“You alright?” Mac asked.
Melvin nodded. “Yeah.”
“It’s your first one,” Mac said. “Half the time it’s a false alarm.”
“Other fifty percent’s a hell of a ride,” Hall muttered.
“I just want my Jell-O back,” Reynolds added.
Hall raised a plastic spoon. “Welcome to the Oasis. Try the chicken. Tastes like regret.”
Laughter came quick and brittle.
Mac didn’t join in, but he didn’t stop it either.
After less than ten minutes, the all-clear sounded.
“Alright,” Mac said. “Let’s rescue our trays.”
Back in the chow hall, they ate what was left. No one talked about the siren.
“Welcome to Iraq,” Mac said dryly.
“Hell of a welcome,” Melvin replied.
They finished in quiet.
Panthers were taught to notice when patterns tightened. Oversight followed rare bloodlines. Don’t gather. Don’t claim. Don’t reveal. Melvin kept his expression neutral. If anyone was watching, it wasn’t because of him. Yet.
As they stepped back into the heat, he found himself watching Mac instead of the perimeter. The pull was there again. Not instinct. Not threat. Something quieter. Wolves and panthers had rules for coexistence. This wasn’t covered by any of them.
And what unsettled him most was how natural it already felt.
Chapter 4 - Mac
The night settled over Al Asad, heavy with dust and diesel. Beyond the blast walls, engines pulsed in a low rhythm that never fully stilled. The base did not sleep. It only softened.

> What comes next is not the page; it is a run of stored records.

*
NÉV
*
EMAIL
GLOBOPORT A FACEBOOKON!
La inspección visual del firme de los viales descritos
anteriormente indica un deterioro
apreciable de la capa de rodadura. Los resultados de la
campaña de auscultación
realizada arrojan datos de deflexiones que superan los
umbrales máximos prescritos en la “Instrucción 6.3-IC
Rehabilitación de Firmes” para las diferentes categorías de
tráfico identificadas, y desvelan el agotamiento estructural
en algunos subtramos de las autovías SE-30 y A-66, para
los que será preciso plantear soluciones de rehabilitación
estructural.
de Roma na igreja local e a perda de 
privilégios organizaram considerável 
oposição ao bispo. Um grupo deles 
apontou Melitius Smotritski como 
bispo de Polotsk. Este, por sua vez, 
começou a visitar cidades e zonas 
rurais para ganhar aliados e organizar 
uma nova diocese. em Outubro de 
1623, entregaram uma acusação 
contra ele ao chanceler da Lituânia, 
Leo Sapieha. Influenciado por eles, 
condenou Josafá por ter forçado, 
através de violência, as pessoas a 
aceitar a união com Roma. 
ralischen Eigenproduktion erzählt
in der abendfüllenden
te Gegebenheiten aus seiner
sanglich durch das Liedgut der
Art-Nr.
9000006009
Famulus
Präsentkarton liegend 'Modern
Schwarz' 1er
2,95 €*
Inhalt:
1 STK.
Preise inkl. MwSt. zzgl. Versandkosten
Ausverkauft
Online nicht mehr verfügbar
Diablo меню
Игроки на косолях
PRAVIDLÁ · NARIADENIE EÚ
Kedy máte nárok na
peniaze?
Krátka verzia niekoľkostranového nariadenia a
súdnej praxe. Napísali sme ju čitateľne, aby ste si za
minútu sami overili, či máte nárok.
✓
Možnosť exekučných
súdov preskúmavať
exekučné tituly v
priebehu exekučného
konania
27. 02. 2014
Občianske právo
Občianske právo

Mac strode beside Melvin across the gravel, boots crunching in steady percussion. The air was warm, carrying distant metal clang and watchtower murmurs. Above them, dusk bruised the sky, violet fading into charcoal as pale stars pushed through the haze.

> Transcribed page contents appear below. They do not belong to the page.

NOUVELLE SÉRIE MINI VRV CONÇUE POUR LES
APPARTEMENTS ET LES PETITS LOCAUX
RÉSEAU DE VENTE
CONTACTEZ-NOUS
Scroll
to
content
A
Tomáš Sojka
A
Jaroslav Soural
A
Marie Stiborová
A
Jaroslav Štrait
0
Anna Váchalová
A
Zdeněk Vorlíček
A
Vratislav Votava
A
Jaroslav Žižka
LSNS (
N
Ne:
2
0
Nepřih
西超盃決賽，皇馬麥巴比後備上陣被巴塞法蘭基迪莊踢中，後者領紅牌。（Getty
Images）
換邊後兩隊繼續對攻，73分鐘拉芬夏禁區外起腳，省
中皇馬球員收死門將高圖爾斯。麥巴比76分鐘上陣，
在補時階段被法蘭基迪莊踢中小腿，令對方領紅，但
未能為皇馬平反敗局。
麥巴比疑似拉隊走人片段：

He tilted his head upward, an old habit from earlier deployments, widening his gaze beyond razor wire and concrete. The stars reminded him there was more than patrol loops and sand.
“You did good today,” he said.
Melvin glanced over, surprise softening his features in the lamplight. “Thanks.”
Their eyes held for a beat too long. Mac looked away first. He always did. “Get some sleep. Tomorrow won’t be lighter.”
“You too.”
“I’ve got things to finish.”
Melvin nodded and peeled off toward the barracks, shoulders squared, pace sure.
Mac watched him go. If Melvin had sensed anything, he hadn’t shown it. He had met the moment calmly. That wasn’t ignorance. It was discipline. Mac forced the thought aside and headed toward the TOC.
Inside, the room hummed with late-night quiet. A single monitor glowed over the patrol chart spread across the table. He sat and studied the map. Sectors. Checkpoints. Rotations. Clean lines on paper. Butbeneath that order was another truth. Melvin Hayes was not just human. Not by accident. Mac had felt that recognition before. Not dominance.
He’d seen attraction turn into distraction, and distraction get people killed.